Washington: An Alabama woman who joined the Islamic State (IS) group in Syria won’t be allowed to return to the United States with her toddler son because she is not an American citizen, the administration said Wednesday. Her lawyer is challenging that claim.
In a brief statement, Secretary of State Mike Pompeo gave no details as to how the administration made their determination.
“Ms Hoda Muthana is not a US citizen and will not be admitted into the United States,” Pompeo said. “She does not have any legal basis, no valid US passport, no right to a passport nor any visa to travel to the United States.”
But Hassan Shibly, lawyer for the woman, insisted Muthana was born in the United States and had a valid passport before she joined the IS in 2014. He says she has renounced the terrorist group and wants to come home to protect her 18-month-old son regardless of the legal consequences.
“She’s an American. Americans break the law,” said Shibly, a lawyer with the Florida chapter of the Council on American-Islamic Relations. “When people break the law, we have a legal system to handle those kinds of situations to hold people accountable, and that’s all she’s asking for.”

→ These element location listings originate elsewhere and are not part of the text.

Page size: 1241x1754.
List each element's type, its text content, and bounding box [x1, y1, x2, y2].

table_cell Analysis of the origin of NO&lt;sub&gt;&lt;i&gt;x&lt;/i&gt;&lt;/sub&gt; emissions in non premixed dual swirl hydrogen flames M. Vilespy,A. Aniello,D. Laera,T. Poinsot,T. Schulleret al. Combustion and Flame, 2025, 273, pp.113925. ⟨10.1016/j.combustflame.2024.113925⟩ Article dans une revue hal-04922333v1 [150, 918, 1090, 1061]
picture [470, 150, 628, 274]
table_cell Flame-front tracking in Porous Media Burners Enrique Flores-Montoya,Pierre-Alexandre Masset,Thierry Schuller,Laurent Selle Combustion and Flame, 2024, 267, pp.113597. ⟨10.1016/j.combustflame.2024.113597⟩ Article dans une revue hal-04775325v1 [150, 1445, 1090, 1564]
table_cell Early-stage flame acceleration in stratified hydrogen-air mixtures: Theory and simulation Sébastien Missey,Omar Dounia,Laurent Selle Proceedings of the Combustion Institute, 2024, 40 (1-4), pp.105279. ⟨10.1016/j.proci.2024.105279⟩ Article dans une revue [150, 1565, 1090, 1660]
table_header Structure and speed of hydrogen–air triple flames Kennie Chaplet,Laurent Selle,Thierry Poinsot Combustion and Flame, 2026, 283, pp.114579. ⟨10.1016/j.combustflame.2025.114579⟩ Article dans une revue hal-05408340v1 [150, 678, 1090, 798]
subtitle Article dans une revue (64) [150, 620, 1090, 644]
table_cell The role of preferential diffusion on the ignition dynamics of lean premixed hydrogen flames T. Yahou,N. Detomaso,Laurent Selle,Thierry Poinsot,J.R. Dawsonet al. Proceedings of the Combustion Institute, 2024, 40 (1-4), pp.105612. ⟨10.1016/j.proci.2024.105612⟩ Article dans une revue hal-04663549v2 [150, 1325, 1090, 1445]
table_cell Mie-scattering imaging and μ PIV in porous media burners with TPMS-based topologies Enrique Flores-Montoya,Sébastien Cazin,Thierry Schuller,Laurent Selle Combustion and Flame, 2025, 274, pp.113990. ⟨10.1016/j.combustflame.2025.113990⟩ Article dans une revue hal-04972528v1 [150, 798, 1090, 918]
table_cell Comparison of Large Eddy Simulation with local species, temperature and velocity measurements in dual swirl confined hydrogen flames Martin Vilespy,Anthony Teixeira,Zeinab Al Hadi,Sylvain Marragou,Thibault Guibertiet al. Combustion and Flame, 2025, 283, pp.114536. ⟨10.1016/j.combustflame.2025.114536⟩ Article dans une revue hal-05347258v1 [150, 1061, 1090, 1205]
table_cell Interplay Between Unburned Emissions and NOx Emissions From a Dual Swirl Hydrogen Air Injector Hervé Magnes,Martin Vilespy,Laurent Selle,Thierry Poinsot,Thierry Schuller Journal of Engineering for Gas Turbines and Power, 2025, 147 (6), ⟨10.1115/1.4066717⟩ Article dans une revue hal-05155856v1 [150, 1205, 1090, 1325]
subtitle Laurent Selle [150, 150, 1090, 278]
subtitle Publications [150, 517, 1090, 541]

Muthana and her son are now in a refugee camp in Syria, along with others who fled the remnants of the Islamic State.
Shibly said that the administration argues that she didn’t qualify for citizenship because her father was a Yemeni diplomat. But the lawyer asserted that Muthana’s father did not have diplomatic status at the time of her birth in Hackensack, New Jersey.
He released a copy of the woman’s birth certificate, issued two months after her birth, October 28, 1994, to support his claim.
President Donald Trump said Wednesday on Twitter that he was behind the decision to deny her entry. “I have instructed Secretary of State Mike Pompeo, and he fully agrees, not to allow Hoda Muthana back into the Country!” the US President wrote on his Twitter handle.
The announcement came a day after Britain said that it was stripping the citizenship of Shamima Begum, a 19-year-old who left the country in 2015 with two friends to join the IS and recently gave birth in a refugee camp.
It also comes as the US has urged allies to back citizens who joined IS but are now in the custody of the American-backed forces fighting the remnants of the brutally extremist group that once controlled a vast area spanning parts of Syria and Iraq.
Most people born in the United States are accorded so-called birthright citizenship, but there are exceptions. However, Muthana’s case is unusual, if not unprecedented in that she once held a US passport. Passports are only issued to citizens by birth or naturalisation, according to Seamus Hughes, the deputy director of the ‘Programme on Extremism’ at George Washington University.
Hughes said the decision is also unusual because it comes just days after the Trump administration urged European nations to repatriate extremists from Syria as the Islamic State nears collapse.